4) Perhaps look at Jackson for generating your json. It supports streaming, and combined with the fetchSize, and a BufferedOutputStream, you should be able to keep the memory usage way down.
Eric, you are absolutely correct about ColdFusion garbage collection not removing query information from memory until request end and I've documented it fairly extensively in another SO question. In short, you hit OoM Exceptions when you loop over queries. You can prove it using a tool like VisualVM to generate a heap dump while the process is running and then running the resulting dump through Eclipse Memory Analyzer Tool (MAT). What MAT would show you is a large hierarchy, starting with an object named (I'm not making this up) CFDummyContent that holds, among other things, references to cfquery and cfqueryparam tags. Note, attempting to change it up to stored procs or even doing the database interaction via JDBC does not make difference.
So. What. To.
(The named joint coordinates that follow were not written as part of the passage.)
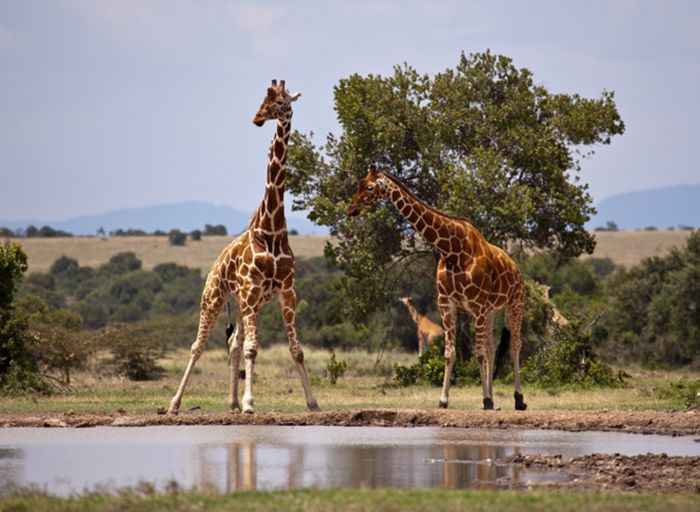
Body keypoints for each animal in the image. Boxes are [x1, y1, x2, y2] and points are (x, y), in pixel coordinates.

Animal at [168, 80, 322, 416]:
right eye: (264, 100)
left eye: (281, 101)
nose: (257, 118)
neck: (271, 228)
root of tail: (215, 263)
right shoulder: (252, 291)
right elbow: (253, 349)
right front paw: (252, 403)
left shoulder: (286, 291)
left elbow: (296, 350)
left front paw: (312, 402)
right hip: (215, 297)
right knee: (199, 345)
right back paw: (174, 404)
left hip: (243, 304)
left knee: (234, 342)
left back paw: (232, 402)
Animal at [348, 168, 528, 412]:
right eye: (358, 184)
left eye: (369, 187)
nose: (351, 209)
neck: (452, 250)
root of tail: (516, 268)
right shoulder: (448, 303)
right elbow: (450, 353)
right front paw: (444, 400)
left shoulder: (478, 305)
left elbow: (479, 354)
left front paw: (487, 400)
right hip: (491, 311)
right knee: (491, 347)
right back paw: (495, 396)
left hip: (514, 303)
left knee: (515, 345)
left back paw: (519, 399)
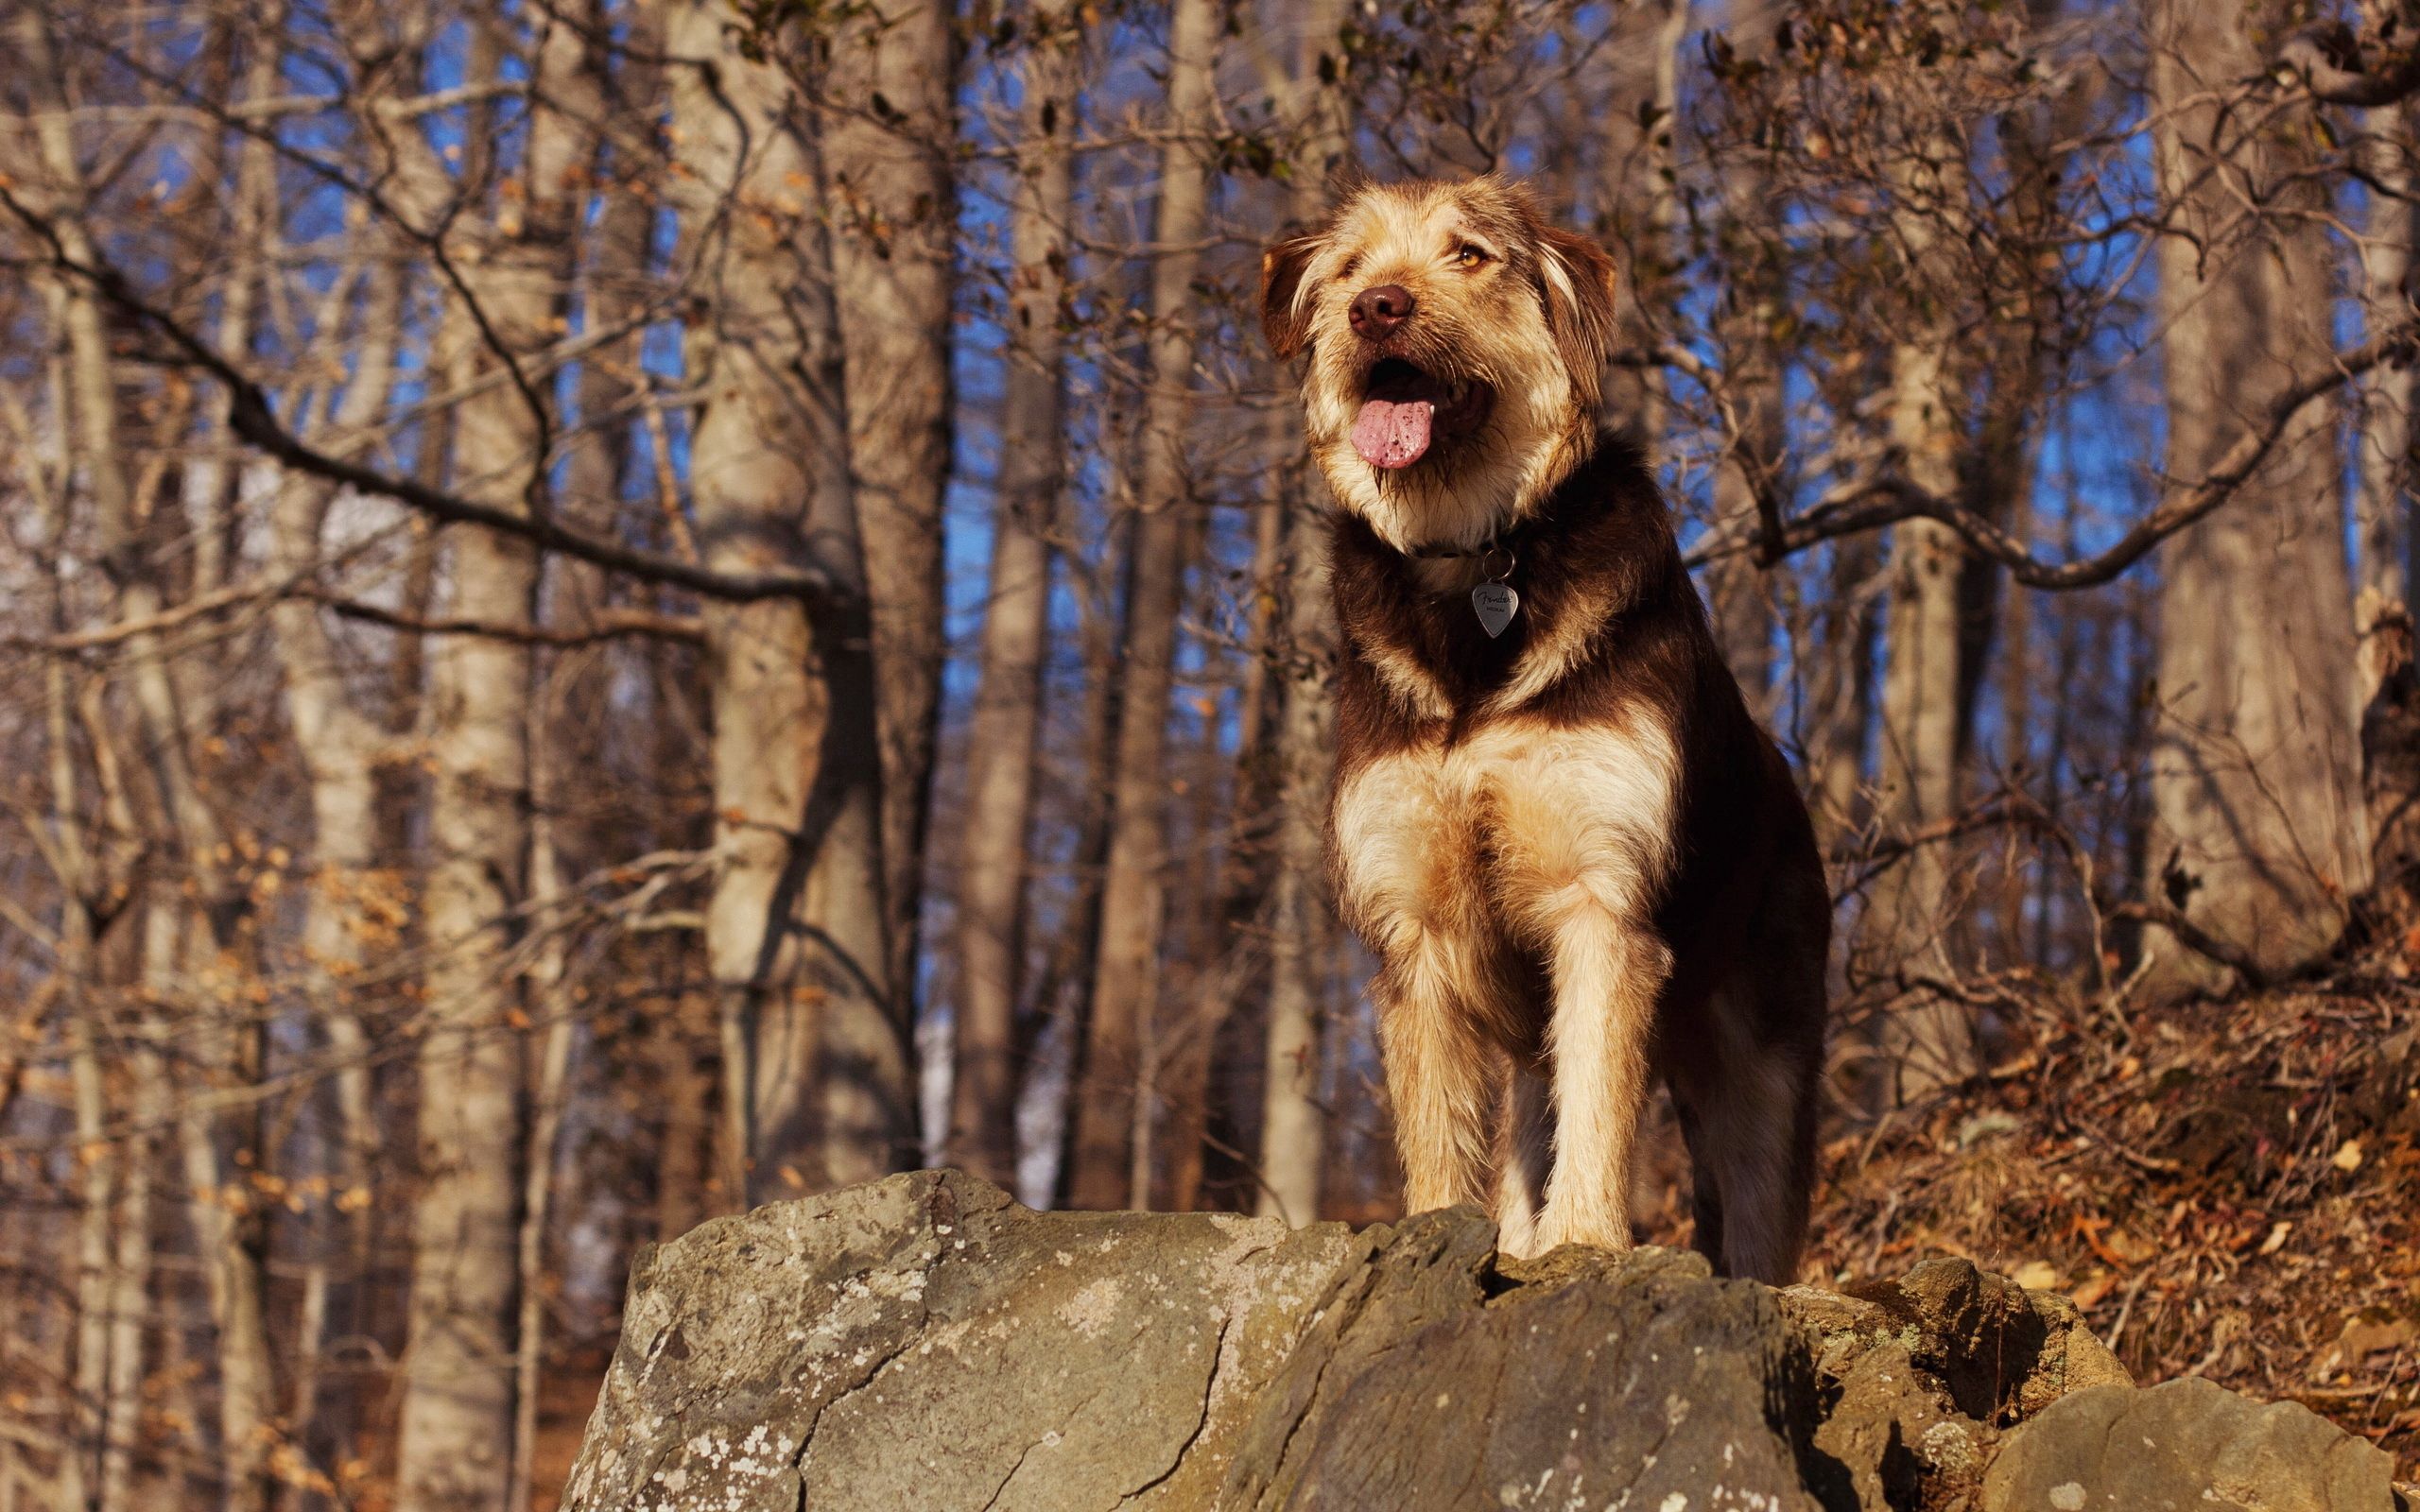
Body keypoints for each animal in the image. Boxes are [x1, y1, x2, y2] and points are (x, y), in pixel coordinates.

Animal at [1258, 180, 1820, 1286]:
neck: (1478, 561)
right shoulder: (1419, 927)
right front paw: (1438, 1236)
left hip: (1764, 1056)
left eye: (1469, 255)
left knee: (1754, 1197)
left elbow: (1599, 1101)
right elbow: (1442, 1129)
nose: (1376, 309)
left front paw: (1585, 1244)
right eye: (1347, 269)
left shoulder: (1599, 898)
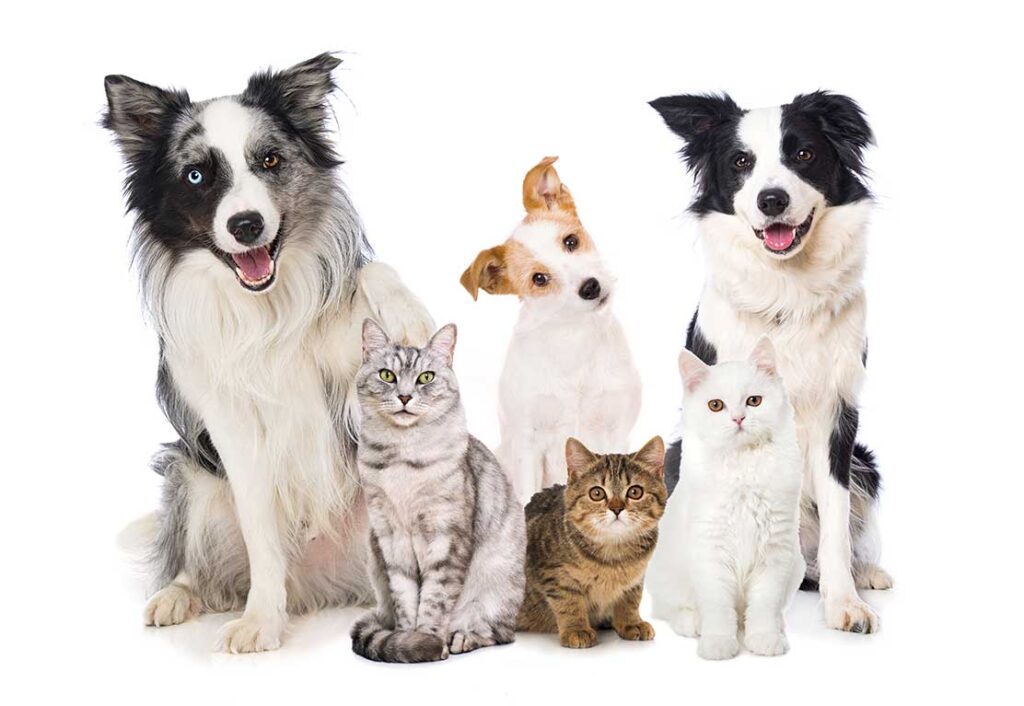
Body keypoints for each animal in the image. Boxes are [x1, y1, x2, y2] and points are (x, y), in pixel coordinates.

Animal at [352, 319, 528, 659]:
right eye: (387, 375)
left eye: (426, 377)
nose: (405, 396)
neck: (403, 458)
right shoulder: (390, 538)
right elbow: (406, 599)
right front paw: (408, 639)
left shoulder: (446, 537)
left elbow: (435, 599)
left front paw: (430, 639)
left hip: (496, 586)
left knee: (498, 633)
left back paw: (461, 638)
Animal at [516, 438, 667, 647]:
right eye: (597, 493)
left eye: (635, 492)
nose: (617, 508)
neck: (614, 553)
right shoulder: (555, 575)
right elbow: (569, 602)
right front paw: (576, 629)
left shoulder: (636, 578)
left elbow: (630, 600)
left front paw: (631, 622)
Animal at [647, 336, 806, 655]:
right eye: (715, 405)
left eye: (754, 401)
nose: (738, 419)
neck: (743, 465)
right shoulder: (711, 550)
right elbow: (719, 608)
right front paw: (718, 644)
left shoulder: (775, 551)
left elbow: (764, 606)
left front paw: (764, 639)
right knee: (671, 609)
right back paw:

Do?
This took me a while to figure out, but you've got 3 options in increasing order of complexity:
<cthread/>
asynchronous CFML gateway
daisy chain http requests
Using cfthread looks like this:
<cfloop ...>
<cfset threadName = "thread" & createUuid()>
<cfthread name="#threadName#" input="#value#">
<!--- do query stuff --->
<!--- code has access to passed attributes (e.g. #attributes.input#) --->
<cfset thread.passOutOfThread = somethingGeneratedInTheThread>
</cfthread>
<cfthread action="join" name="#threadName#">
<cfset passedOutOfThread = cfthread["#threadName#"].passOutOfThread>
</cfloop>
Note, this code is not taking advantage of asynchronous processing, thus the immediate join after each thread call, but rather the side effect that cfthread runs in its own request-like scope independent of the page.
I'll not cover ColdFusion gateways here. HTTP daisy chaining means executing an increment of the work, and at the end of the increment launching a request to the same algorithm telling it to execute the next increment.
Basically, all three approaches allow those memory references to be collected mid process.
And yes, for whoever asks, bugs have been raised with Adobe, see the question referenced. Also, I believe this issue is specific to Adobe ColdFusion, but have not tested Railo or OpenDB.
Finally, have to rant. I've spent a lot of time tracking this one down, fixing it in my own large code base, and several others listed in the question referenced have as well. AFAIK Adobe has not acknowledge the issue much-the-less committed to fixing it. And, yes it's a bug, plain and simple.